*Consigne de l'exercice 1*. Recopiez intégralement l'extrait de la décision de la Cour d'appel fédérale, sans y changer quoi que ce soit.

Federal Court of Appeal

Date : 20120330

Dossier : A-385-11

Référence : 2012 CAF 105

 

CORAM :      LE JUGE PELLETIER

                        LA JUGE GAUTHIER

                        LE JUGE MAINVILLE

 

ENTRE :

PROCUREUR GÉNÉRAL DU CANADA

demandeur

et

ARMAND DOUCET

défendeur

 

 

 

Audience tenue à Fredericton (Nouveau-Brunswick), le 28 mars 2012.

Jugement rendu à Ottawa (Ontario), le 30 mars 2012.

 

MOTIFS DU JUGEMENT :                                                                           LE JUGE MAINVILLE

Y ONT SOUSCRIT :                                                                                       LE JUGE PELLETIER

                                                                                                                         LA JUGE GAUTHIER

 


Cour d’appel fédérale

 

Federal Court of Appeal

Date : 20120330

Dossier : A-385-11

Référence : 2012 CAF 105

 

CORAM :      LE JUGE PELLETIER

                        LA JUGE GAUTHIER

                        LE JUGE MAINVILLE

 

ENTRE :

PROCUREUR GÉNÉRAL DU CANADA

demandeur

et

ARMAND DOUCET

défendeur

 

 

MOTIFS DU JUGEMENT

 

LE JUGE MAINVILLE

[1]               Le demandeur cherche à infirmer la décision CUB 77637 datée du 19 août 2011 par laquelle le juge-arbitre Guy Goulard a rejeté l’appel de la Commission de l’assurance-emploi du Canada (« Commission ») à l’encontre d’une décision d’un conseil arbitral ayant accueilli l’appel du défendeur M. Armand Doucet (le « prestataire ») à l’encontre de la décision de la Commission de lui refuser des prestations en vertu de la Loi sur l’assurance-emploi, L.C. 1996, c. 23 (« Loi ») au motif qu’il avait perdu son emploi en raison de son inconduite.

*Consigne de l'exercice 2*. Relevez dans les rangées ci-dessous chaque ligne qui contient la chaîne « time » et recopiez-la. Tenez compte de la casse.

*Rangées extraites*.
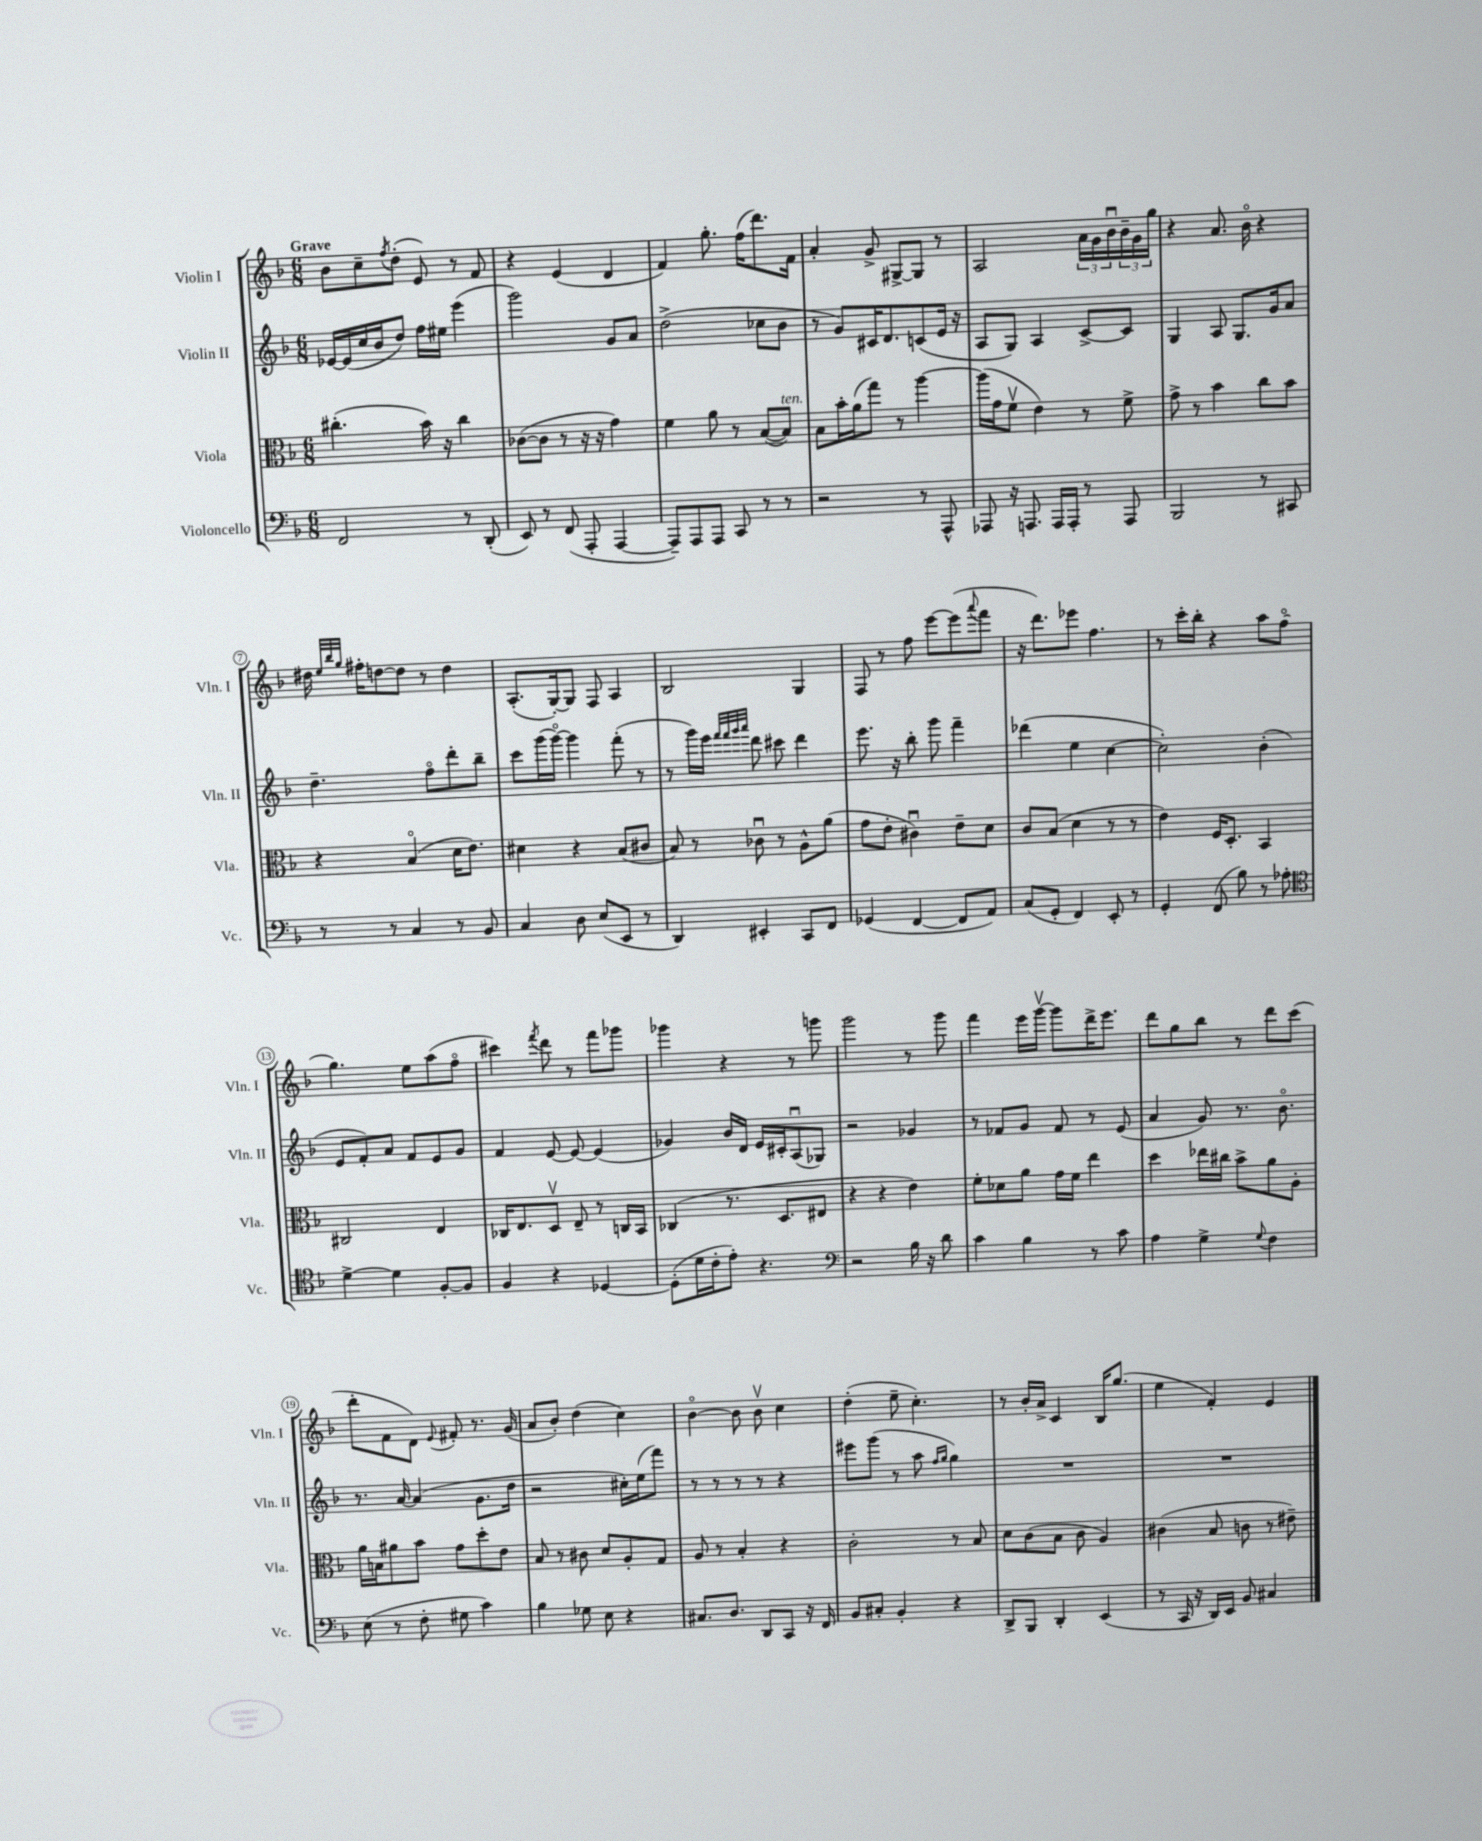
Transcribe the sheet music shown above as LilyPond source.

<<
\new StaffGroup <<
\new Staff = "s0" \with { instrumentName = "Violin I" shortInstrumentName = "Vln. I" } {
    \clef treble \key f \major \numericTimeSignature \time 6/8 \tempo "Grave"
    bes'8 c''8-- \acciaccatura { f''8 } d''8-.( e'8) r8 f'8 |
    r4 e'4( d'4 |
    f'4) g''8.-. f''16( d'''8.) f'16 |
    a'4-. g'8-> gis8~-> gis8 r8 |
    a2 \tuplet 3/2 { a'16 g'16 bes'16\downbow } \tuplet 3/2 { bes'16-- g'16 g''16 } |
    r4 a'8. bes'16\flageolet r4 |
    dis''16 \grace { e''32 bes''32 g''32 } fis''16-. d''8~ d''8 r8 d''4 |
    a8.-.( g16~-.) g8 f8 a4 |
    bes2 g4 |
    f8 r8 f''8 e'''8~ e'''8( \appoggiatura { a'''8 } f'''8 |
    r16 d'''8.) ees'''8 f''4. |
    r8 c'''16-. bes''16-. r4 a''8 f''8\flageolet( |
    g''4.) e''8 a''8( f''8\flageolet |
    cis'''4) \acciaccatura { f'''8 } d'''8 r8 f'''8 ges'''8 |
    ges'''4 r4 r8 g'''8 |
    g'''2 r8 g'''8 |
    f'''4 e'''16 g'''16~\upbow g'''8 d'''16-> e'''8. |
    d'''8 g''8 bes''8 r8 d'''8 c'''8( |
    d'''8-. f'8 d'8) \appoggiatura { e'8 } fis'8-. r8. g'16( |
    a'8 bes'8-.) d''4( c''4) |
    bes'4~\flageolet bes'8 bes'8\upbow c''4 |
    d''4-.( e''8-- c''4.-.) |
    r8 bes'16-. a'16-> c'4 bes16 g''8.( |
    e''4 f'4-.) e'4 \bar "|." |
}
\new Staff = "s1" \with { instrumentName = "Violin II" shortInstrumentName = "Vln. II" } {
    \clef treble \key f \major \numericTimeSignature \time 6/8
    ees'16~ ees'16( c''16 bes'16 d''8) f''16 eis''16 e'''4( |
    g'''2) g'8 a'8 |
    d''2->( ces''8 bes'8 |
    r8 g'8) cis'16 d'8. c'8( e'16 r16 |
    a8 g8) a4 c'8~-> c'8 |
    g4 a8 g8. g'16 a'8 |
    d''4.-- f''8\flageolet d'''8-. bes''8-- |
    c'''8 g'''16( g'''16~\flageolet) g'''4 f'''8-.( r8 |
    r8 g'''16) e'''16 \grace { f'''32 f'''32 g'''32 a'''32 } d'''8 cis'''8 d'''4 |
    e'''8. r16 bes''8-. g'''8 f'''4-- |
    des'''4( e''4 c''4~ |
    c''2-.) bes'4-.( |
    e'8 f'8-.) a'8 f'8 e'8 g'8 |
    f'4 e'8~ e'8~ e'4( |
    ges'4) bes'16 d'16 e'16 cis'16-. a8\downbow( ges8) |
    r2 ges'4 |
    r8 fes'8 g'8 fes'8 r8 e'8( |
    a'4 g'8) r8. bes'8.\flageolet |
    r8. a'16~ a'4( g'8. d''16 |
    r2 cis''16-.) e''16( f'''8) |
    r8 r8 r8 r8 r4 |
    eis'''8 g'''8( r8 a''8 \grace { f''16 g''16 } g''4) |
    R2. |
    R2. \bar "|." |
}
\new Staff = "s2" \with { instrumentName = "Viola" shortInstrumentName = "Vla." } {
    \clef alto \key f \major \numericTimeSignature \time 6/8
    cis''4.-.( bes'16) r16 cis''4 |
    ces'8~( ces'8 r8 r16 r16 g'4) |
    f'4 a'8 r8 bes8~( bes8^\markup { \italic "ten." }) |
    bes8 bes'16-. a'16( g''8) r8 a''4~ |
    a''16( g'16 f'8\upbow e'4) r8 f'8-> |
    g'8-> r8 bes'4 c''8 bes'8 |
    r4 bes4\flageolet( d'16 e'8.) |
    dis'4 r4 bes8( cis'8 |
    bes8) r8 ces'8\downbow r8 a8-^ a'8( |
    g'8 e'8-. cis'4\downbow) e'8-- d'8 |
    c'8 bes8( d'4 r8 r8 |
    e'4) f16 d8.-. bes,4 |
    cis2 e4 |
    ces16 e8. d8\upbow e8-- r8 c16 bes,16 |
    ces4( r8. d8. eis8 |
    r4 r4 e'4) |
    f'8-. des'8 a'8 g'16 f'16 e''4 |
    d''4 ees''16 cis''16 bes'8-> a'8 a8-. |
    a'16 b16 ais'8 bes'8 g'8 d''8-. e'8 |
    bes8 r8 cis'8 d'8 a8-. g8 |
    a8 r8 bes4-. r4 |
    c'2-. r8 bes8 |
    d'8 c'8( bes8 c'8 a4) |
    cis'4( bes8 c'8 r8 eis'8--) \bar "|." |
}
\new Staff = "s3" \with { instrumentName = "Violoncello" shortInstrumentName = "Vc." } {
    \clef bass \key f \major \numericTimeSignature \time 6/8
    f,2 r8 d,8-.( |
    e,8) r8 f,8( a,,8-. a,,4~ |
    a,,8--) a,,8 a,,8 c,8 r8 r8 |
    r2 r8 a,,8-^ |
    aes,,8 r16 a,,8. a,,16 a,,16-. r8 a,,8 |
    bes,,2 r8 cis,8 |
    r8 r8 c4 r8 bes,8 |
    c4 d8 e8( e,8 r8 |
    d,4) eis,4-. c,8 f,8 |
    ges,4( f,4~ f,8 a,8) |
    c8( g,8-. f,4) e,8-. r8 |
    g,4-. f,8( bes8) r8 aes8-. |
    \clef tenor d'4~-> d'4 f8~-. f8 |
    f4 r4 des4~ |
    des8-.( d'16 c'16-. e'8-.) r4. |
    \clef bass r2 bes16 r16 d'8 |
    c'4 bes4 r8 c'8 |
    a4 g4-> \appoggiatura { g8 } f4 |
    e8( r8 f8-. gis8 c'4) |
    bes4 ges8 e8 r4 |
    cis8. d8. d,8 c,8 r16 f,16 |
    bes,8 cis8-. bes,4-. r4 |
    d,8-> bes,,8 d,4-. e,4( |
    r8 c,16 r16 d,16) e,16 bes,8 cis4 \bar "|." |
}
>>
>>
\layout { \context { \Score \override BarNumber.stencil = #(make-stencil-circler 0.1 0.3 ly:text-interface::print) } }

*Réponse rédigée 1*.
Federal Court of Appeal

Date : 20120330

Dossier : A-385-11

Référence : 2012 CAF 105

 

CORAM :      LE JUGE PELLETIER

                        LA JUGE GAUTHIER

                        LE JUGE MAINVILLE

 

ENTRE :

PROCUREUR GÉNÉRAL DU CANADA

demandeur

et

ARMAND DOUCET

défendeur

 

 

 

Audience tenue à Fredericton (Nouveau-Brunswick), le 28 mars 2012.

Jugement rendu à Ottawa (Ontario), le 30 mars 2012.

 

MOTIFS DU JUGEMENT :                                                                           LE JUGE MAINVILLE

Y ONT SOUSCRIT :                                                                                       LE JUGE PELLETIER

                                                                                                                         LA JUGE GAUTHIER

 


Cour d’appel fédérale

 

Federal Court of Appeal

Date : 20120330

Dossier : A-385-11

Référence : 2012 CAF 105

 

CORAM :      LE JUGE PELLETIER

                        LA JUGE GAUTHIER

                        LE JUGE MAINVILLE

 

ENTRE :

PROCUREUR GÉNÉRAL DU CANADA

demandeur

et

ARMAND DOUCET

défendeur

 

 

MOTIFS DU JUGEMENT

 

LE JUGE MAINVILLE

[1]               Le demandeur cherche à infirmer la décision CUB 77637 datée du 19 août 2011 par laquelle le juge-arbitre Guy Goulard a rejeté l’appel de la Commission de l’assurance-emploi du Canada (« Commission ») à l’encontre d’une décision d’un conseil arbitral ayant accueilli l’appel du défendeur M. Armand Doucet (le « prestataire ») à l’encontre de la décision de la Commission de lui refuser des prestations en vertu de la Loi sur l’assurance-emploi, L.C. 1996, c. 23 (« Loi ») au motif qu’il avait perdu son emploi en raison de son inconduite.

*Réponse rédigée 2*.
    \clef treble \key f \major \numericTimeSignature \time 6/8 \tempo "Grave"
    \clef treble \key f \major \numericTimeSignature \time 6/8
    \clef alto \key f \major \numericTimeSignature \time 6/8
    \clef bass \key f \major \numericTimeSignature \time 6/8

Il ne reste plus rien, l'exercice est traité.